Israel’s Messianic Jews meet together in Kehilas in Jerusalem, Tel Aviv, Haifa, Tiberias, Beer Sheva and other parts of the country, this community is can be very different, in terms of some who grew in an environment closer to Christianity and some closer to Judaism. Some from a no faith system at all.
My main congregation was King of Kings in Jerusalem, which the Sunday 6pm service was in English, and they had a Friday service in Hebrew. Still – on Sunday, we sang praise and worship songs often in Hebrew, with both true Hebrew, transliterated Hebrew and English on the projector screen. If I went to Jerusalem Assembly at the other side of the city, there was a pastor preaching in Hebrew and someone else translating into English. At one point there was FIVE languages there, as you could borrow a radio headset and listen to the teaching in Spanish or Russian or others. This meant someone else sat down was translating, and you needed to turn the channel on the radio to the one you wanted.
If I went to at least three others, I think like Shemen Sasson, all English speakers were given a headset when you head into the door.
A congregation in Tiberias (that’s Israel’s largest city in the Galilee) had a community of mostly Russian people so the words to the songs were in English, Hebrew and Russian. It was there I noticed that the Russian symbols for ‘Sh’ sound looks like the Hebrew Shin ‘ש‘ which I find intriguing.

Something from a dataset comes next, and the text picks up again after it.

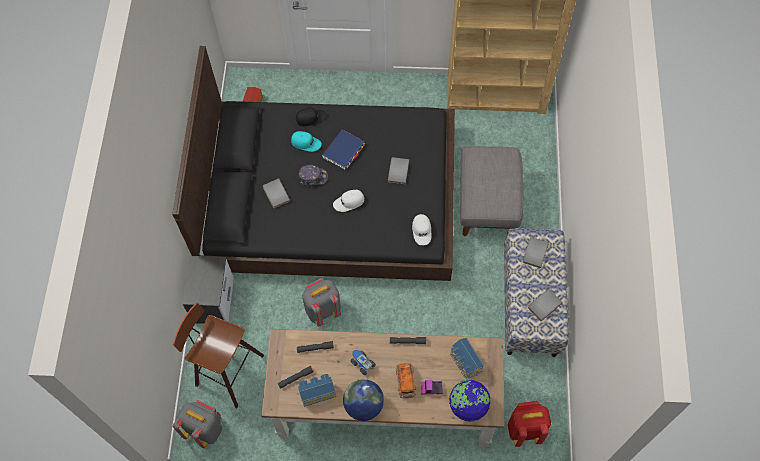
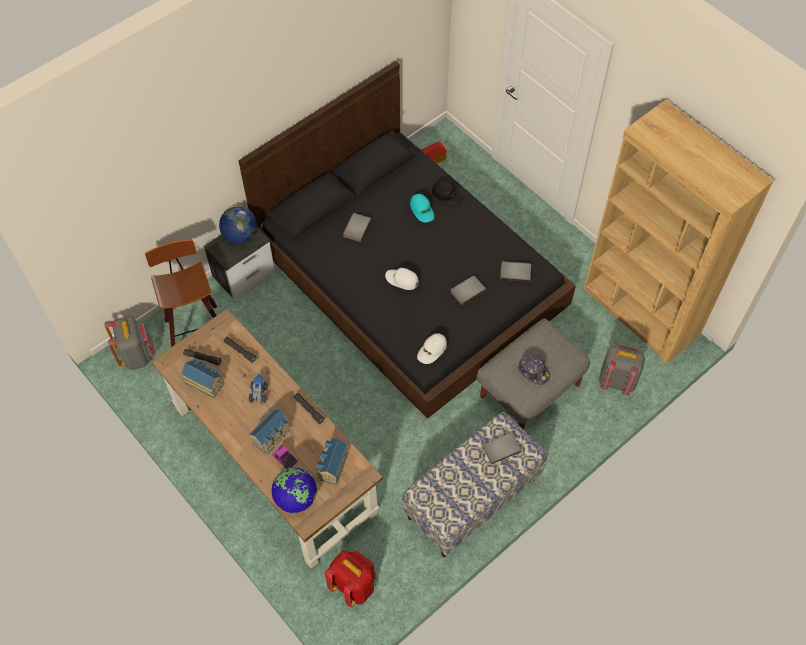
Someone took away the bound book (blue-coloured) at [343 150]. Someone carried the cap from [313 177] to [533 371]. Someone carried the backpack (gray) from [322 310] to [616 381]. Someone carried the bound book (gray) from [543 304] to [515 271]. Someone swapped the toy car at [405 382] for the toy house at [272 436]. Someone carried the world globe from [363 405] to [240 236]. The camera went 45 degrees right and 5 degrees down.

Somewhere in Beer Sheva (a city I’ve not properly visited yet) was a congregation for Spanish speakers. This was a long drive but worth it for Spanish Christian volunteers who headed there every weekend. Only a few congregations are Hebrew only, such as Tiferet Yeshua in Tel Aviv.
I like all the congregations I’ve been to as they are also centred on Yeshua (Jesus) and involve all Jewish holidays, some are more stronger Jewish familiarity than others.
The Arab congregation I went to in Nazareth was quite similar, with Arabic for the locals, but English speakers were welcomed with the same radio units.